Of all the hurdles in building (and branding) a legal marijuana empire, mainstream digital advertising might be the tallest. Google currently does not allow active promotion of any cannabis products, while Facebook (Instagram’s corporate parent) doesn’t allow advertising of any kind from companies involved in cannabis, regardless of the content. This despite the fact that digital channels are better suited to control audience—and maintain legal compliance in terms of content—than traditional mediums, like television or radio.

“There’s been very little willingness on the part of Facebook and Google to actually set down in black-and-white where the guardrails are,” West says. “That is incredibly frustrating, because this industry is unbelievably willing to play by rules—if you will just tell them what the rules are.”

But if Facebook and Google have deemed those waters too murky, it might be a lost cause.

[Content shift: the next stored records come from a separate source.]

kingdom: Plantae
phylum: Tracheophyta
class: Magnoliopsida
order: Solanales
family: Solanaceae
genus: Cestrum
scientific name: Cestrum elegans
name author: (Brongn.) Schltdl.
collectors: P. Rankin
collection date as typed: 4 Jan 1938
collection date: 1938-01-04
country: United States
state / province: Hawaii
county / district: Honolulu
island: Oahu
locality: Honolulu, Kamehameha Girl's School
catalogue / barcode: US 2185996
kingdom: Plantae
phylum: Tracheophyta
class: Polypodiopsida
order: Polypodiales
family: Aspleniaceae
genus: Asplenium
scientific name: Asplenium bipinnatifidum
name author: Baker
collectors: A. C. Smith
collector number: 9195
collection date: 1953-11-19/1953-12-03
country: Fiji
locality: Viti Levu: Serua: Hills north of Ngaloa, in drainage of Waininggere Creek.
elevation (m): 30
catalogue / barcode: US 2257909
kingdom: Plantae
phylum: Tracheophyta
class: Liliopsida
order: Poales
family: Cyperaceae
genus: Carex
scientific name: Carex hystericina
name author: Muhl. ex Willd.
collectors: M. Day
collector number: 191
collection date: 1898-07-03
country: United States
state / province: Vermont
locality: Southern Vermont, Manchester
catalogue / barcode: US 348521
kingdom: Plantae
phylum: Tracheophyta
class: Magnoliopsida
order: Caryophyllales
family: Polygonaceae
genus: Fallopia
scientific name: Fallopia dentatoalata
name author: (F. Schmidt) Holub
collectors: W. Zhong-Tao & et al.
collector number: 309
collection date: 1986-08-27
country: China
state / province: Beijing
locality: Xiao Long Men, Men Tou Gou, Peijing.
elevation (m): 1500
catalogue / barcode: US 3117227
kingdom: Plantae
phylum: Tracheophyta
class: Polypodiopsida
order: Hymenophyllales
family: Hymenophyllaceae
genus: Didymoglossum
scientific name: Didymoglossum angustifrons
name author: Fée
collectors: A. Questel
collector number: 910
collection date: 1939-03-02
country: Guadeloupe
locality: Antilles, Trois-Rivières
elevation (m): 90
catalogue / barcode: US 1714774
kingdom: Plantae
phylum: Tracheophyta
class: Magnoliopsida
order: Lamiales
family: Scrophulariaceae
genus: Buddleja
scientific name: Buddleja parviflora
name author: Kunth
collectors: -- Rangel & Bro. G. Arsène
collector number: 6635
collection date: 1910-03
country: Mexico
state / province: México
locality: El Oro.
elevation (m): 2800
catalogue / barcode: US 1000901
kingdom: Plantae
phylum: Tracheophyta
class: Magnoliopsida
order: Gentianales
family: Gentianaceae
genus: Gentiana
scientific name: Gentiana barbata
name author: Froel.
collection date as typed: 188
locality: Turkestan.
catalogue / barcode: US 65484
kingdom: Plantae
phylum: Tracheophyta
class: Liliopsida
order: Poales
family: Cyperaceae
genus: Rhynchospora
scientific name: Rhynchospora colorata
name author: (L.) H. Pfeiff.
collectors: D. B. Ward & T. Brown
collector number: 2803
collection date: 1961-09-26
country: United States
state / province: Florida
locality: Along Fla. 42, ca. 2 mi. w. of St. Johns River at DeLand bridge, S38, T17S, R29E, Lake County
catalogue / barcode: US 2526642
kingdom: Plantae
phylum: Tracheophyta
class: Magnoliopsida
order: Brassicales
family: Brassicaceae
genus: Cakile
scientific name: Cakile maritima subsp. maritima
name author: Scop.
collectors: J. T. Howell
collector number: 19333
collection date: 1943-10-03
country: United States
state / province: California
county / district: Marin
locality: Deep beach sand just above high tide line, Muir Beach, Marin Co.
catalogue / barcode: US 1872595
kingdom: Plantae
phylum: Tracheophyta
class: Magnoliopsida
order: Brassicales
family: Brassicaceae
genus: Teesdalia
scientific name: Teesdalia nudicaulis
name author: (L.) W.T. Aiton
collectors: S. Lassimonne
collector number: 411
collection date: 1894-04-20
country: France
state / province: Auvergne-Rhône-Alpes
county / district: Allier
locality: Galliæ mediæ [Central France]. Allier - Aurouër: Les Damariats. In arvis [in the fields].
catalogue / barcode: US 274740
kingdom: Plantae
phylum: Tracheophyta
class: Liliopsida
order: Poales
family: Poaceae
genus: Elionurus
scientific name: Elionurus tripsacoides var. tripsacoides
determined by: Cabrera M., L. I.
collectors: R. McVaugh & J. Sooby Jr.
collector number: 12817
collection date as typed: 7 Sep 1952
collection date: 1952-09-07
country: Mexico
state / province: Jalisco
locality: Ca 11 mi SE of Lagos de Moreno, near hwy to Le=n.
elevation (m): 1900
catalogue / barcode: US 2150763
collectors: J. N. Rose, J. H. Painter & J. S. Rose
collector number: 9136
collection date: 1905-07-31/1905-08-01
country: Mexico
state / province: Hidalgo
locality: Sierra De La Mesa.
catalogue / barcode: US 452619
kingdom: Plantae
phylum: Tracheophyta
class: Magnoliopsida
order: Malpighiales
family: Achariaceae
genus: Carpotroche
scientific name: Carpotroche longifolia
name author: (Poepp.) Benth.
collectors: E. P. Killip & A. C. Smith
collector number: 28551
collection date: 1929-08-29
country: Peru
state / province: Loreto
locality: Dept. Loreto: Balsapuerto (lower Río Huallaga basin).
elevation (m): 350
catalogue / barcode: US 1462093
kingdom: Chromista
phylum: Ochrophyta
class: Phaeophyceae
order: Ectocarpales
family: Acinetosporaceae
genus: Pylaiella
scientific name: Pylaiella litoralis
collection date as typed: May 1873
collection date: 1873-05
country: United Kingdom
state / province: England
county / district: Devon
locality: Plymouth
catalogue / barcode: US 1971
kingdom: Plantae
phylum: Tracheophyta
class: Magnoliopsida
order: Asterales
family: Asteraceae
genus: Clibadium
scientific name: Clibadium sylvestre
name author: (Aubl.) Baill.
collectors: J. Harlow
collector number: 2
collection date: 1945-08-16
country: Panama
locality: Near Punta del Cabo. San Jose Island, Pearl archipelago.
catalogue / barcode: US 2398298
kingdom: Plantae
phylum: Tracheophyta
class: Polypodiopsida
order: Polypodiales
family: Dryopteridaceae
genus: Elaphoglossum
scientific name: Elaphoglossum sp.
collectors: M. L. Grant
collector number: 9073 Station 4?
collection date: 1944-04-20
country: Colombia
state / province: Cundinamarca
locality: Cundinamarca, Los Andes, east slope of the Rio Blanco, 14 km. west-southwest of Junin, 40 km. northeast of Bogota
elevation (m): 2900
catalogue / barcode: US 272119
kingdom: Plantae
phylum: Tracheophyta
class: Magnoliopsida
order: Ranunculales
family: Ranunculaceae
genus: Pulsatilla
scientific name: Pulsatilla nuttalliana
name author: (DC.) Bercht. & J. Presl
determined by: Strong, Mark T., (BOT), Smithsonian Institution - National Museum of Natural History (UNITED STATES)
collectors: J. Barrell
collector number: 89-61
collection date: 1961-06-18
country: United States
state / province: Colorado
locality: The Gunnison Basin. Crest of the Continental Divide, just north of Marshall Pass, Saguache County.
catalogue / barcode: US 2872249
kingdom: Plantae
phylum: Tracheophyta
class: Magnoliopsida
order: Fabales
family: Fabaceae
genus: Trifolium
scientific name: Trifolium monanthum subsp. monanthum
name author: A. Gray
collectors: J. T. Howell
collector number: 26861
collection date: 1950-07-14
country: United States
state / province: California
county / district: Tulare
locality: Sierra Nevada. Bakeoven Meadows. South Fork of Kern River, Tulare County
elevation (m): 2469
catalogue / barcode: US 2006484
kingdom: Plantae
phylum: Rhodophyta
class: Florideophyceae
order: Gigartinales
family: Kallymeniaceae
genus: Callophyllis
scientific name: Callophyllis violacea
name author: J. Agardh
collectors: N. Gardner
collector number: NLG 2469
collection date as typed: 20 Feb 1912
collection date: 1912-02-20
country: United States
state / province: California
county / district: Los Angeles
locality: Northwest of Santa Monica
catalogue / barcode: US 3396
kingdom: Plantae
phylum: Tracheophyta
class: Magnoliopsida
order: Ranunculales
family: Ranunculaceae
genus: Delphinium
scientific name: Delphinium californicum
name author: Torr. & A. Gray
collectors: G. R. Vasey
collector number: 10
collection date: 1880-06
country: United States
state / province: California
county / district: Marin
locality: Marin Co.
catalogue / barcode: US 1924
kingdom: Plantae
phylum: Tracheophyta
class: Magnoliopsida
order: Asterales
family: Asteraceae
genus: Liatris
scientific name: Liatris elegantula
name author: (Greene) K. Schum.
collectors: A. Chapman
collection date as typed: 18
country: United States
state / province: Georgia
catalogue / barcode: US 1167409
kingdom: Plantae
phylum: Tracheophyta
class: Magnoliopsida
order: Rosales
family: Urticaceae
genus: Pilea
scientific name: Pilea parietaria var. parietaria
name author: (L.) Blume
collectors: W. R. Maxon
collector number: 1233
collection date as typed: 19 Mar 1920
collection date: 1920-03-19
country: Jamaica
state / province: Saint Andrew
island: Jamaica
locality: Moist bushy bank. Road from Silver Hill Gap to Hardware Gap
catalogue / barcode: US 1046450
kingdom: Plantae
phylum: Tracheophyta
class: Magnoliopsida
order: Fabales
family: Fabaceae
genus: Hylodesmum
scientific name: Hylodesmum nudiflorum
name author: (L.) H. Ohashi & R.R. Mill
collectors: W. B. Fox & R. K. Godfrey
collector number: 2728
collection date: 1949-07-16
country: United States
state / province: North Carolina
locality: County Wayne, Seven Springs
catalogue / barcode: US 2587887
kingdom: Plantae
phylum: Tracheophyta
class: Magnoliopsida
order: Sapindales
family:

Big Tech isn’t going to be enticed, much less strong-armed, no matter how lucrative the marijuana industry becomes. Together, Google and Facebook controlled more than 70 percent of digital marketing in the U.S. last year; according to the economist Scott Galloway, their value exceeds that of the world’s top five advertising agencies, top five media companies, and top five communications companies—combined.

Instead of fighting the Silicon Valley monoliths, cannabis industry leaders like MedMen are relying on a major disruption in the marketing space to leave the duopoly behind.

“To say that a brand can’t grow without access to Facebook ads and [Google] AdWords is not taking into the account the idea that new channels are going to emerge,” says West. “No matter what we think is the state of marketing for cannabis, or anything else right now, in ten years, it’s going to be very different.”

Carrie Solomon, the founder/ designer from Leif Goods and JUNK, agrees. To her, it’s only a matter of time before the cannabis industry finds a smart, progressive solution, just as it did by moving upmarket using lifestyle branding. She’s confident traditional advertising is “going the way of the dinosaur,” and that she and her peers will be ready for what- ever’s next.

“Our industry is full of creative thinkers, able to be agile and thoughtful about functioning in this brave new world,” says Solomon. “It’s a train that you can’t really stop.”